(What needs to be done)
Output all entries verbatim. Skip pictures.
=== Information supplied ===
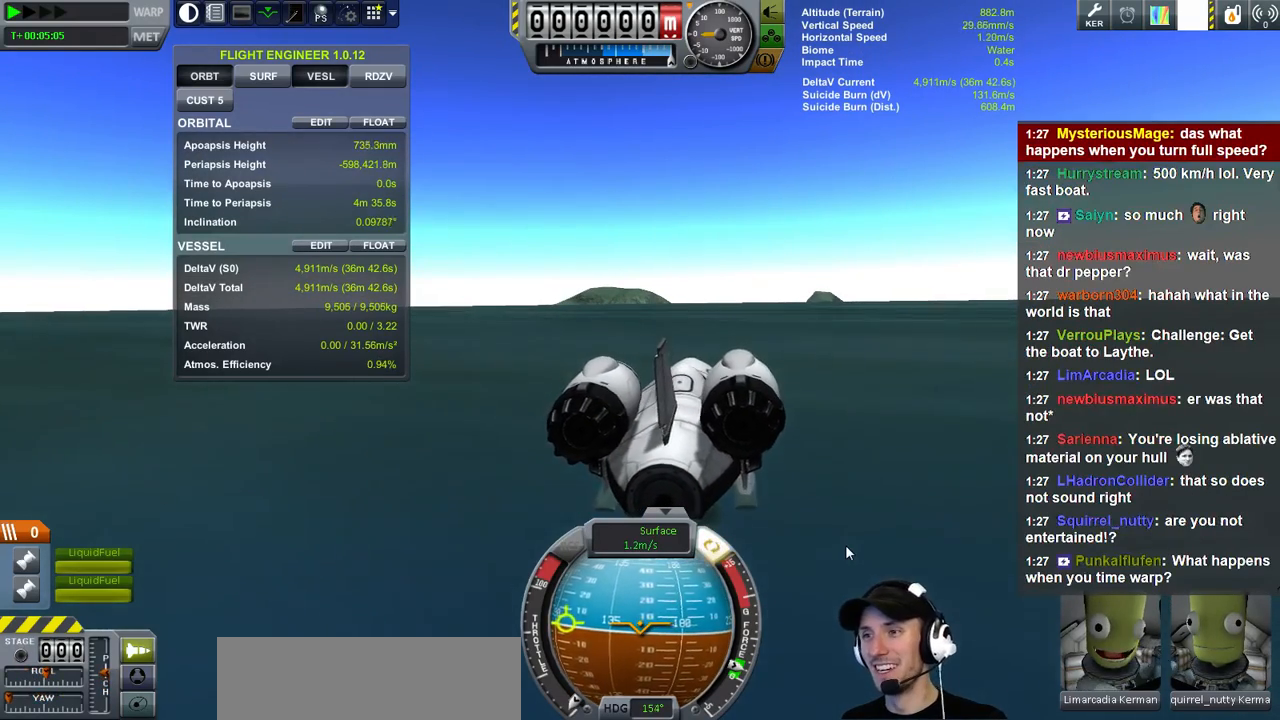
{"keys": [], "events": [[234, "a", "up"]]}
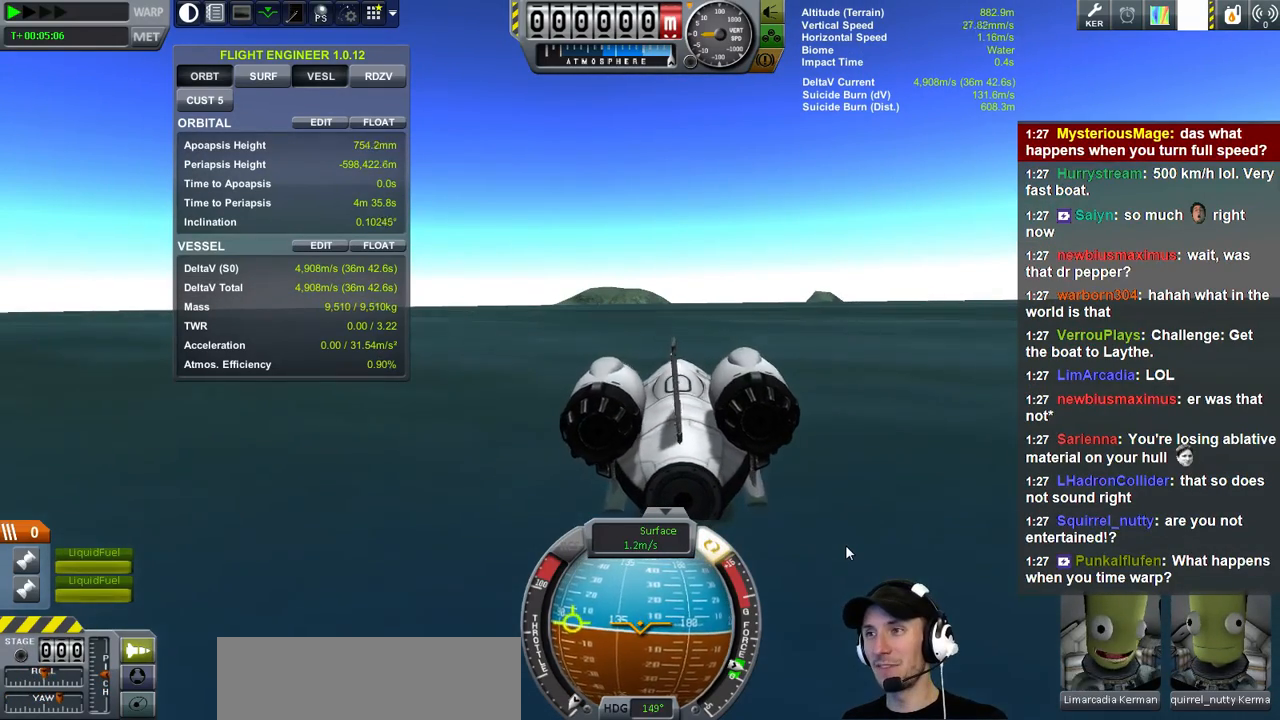
{"keys": [], "events": [[34, "e", "down"], [134, "e", "up"]]}
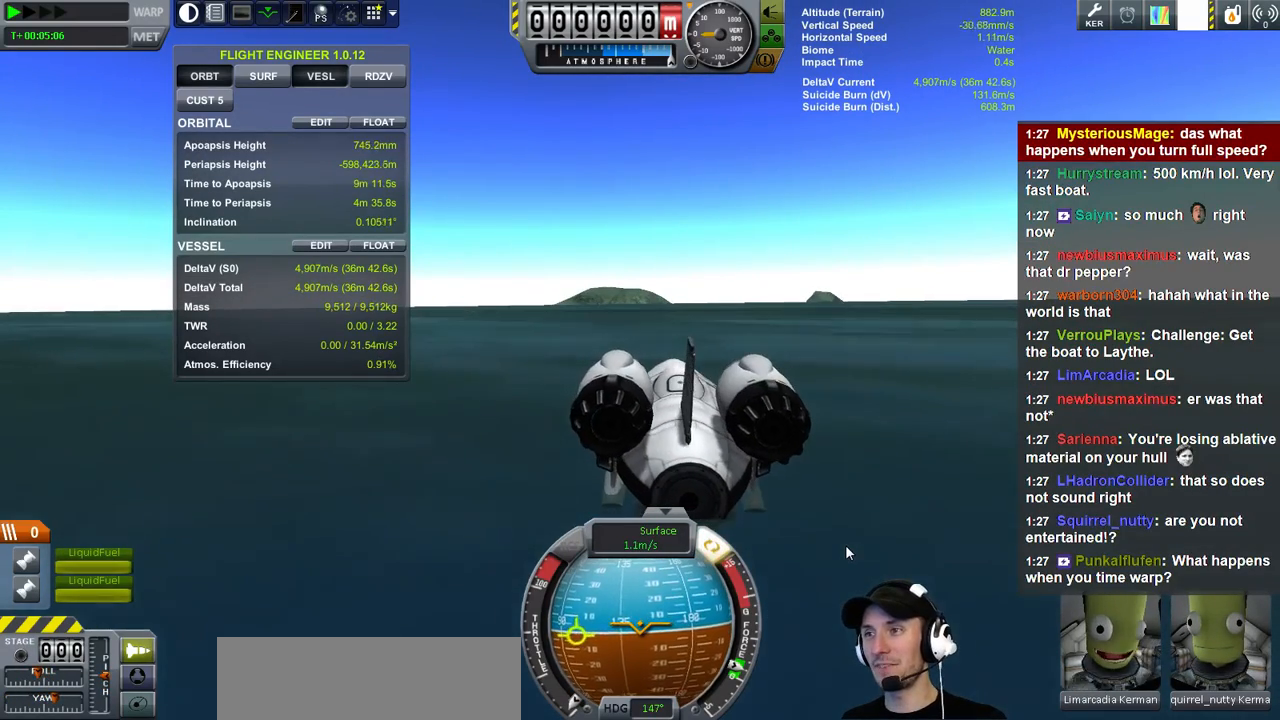
{"keys": [], "events": [[200, "q", "down"], [267, "q", "up"]]}
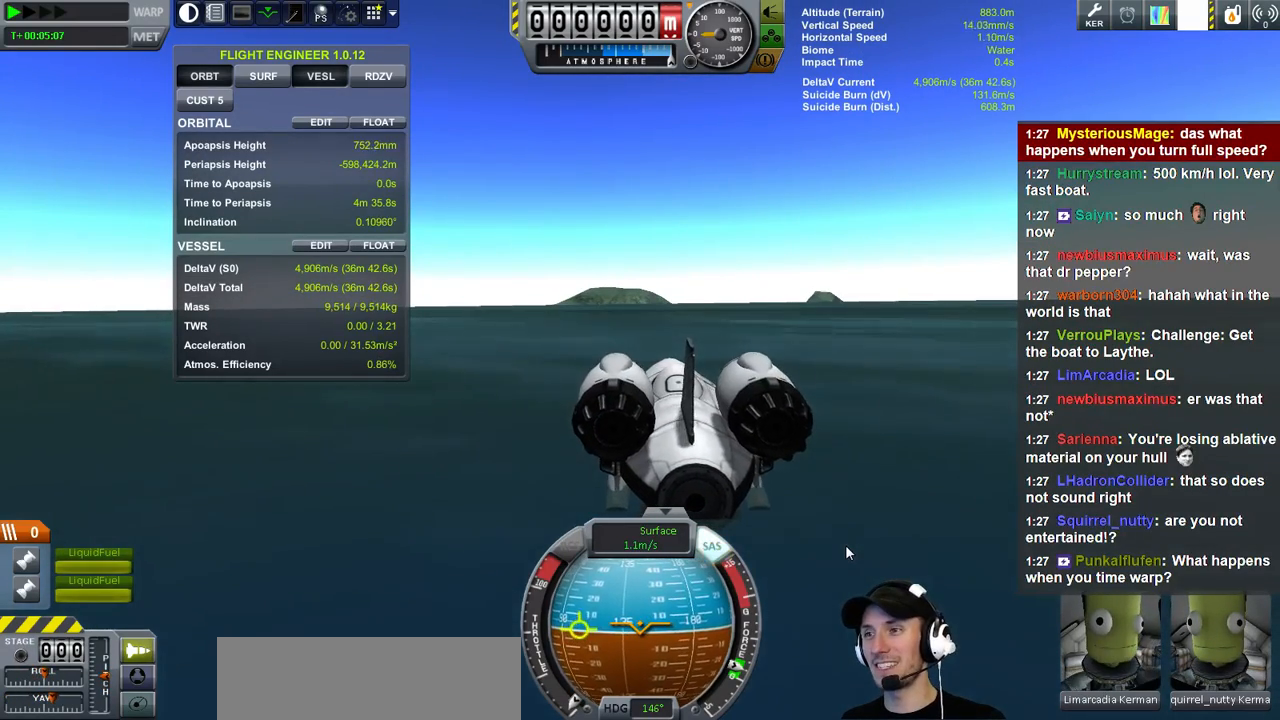
{"keys": [], "events": []}
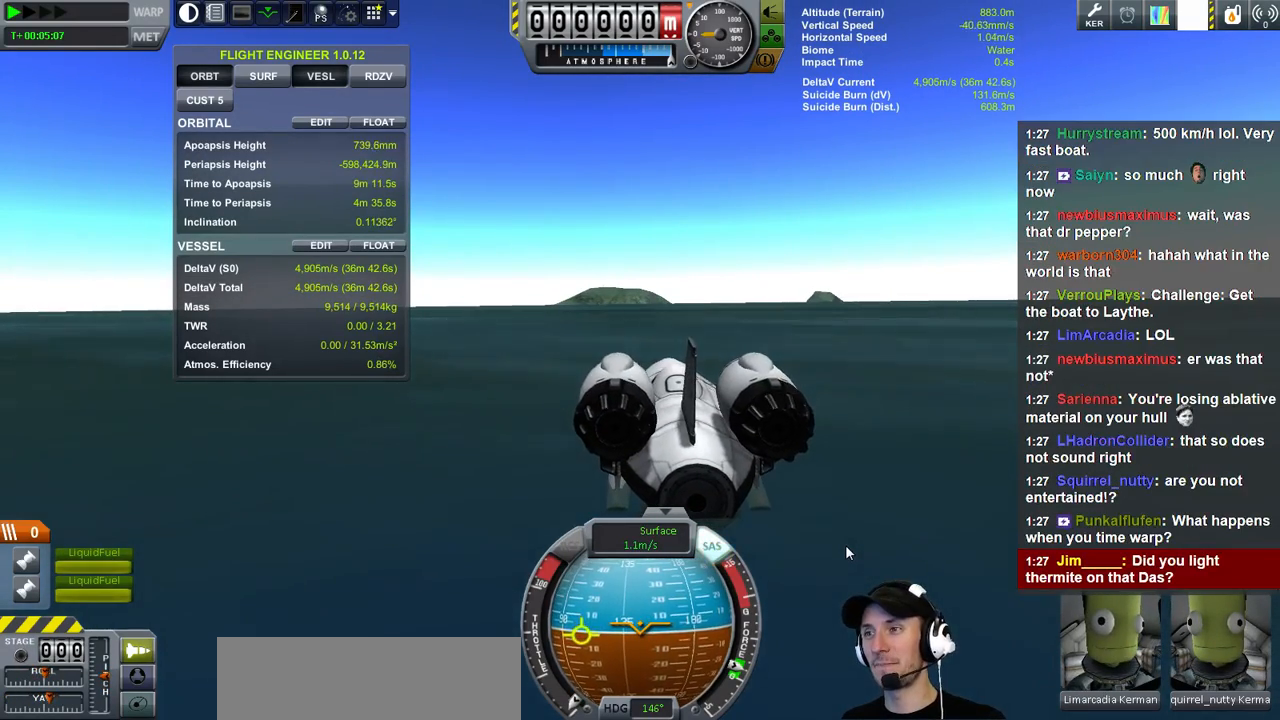
{"keys": [], "events": [[234, "q", "down"], [334, "q", "up"]]}
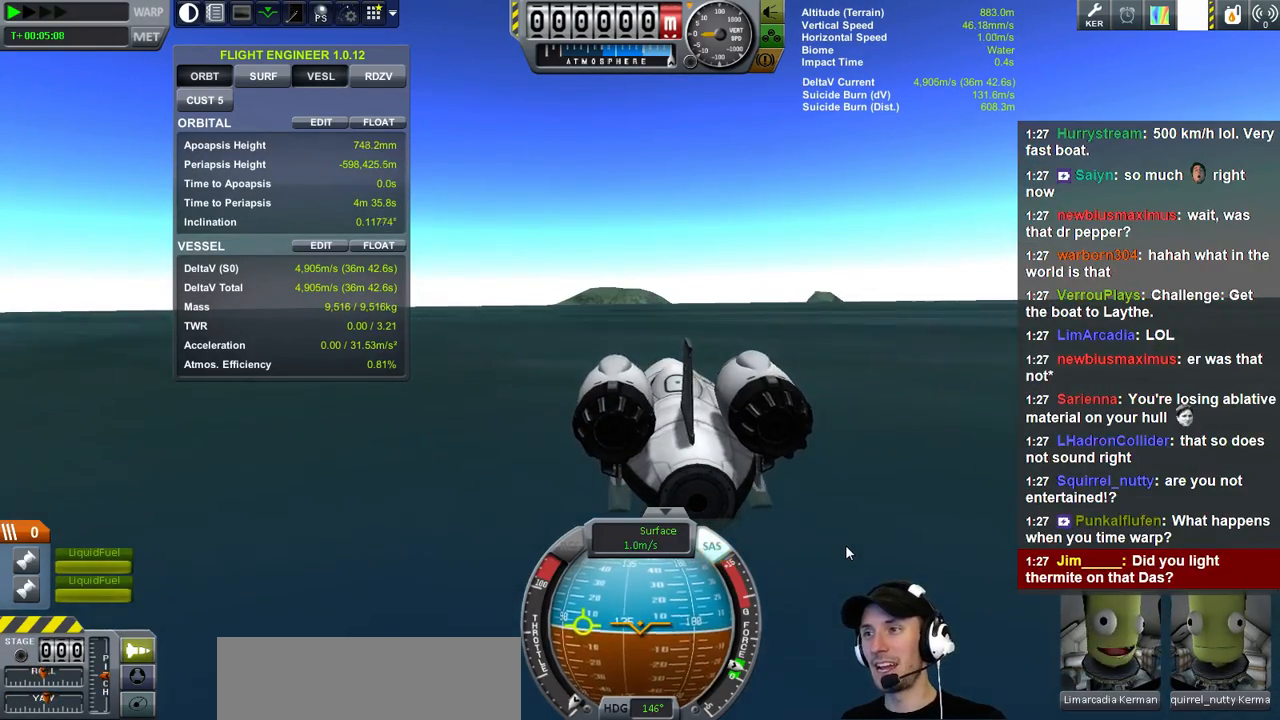
{"keys": [], "events": []}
===
(Task solution)
{"keys": [], "events": [[234, "a", "up"]]}
{"keys": [], "events": [[34, "e", "down"], [134, "e", "up"]]}
{"keys": [], "events": [[200, "q", "down"], [267, "q", "up"]]}
{"keys": [], "events": []}
{"keys": [], "events": [[234, "q", "down"], [334, "q", "up"]]}
{"keys": [], "events": []}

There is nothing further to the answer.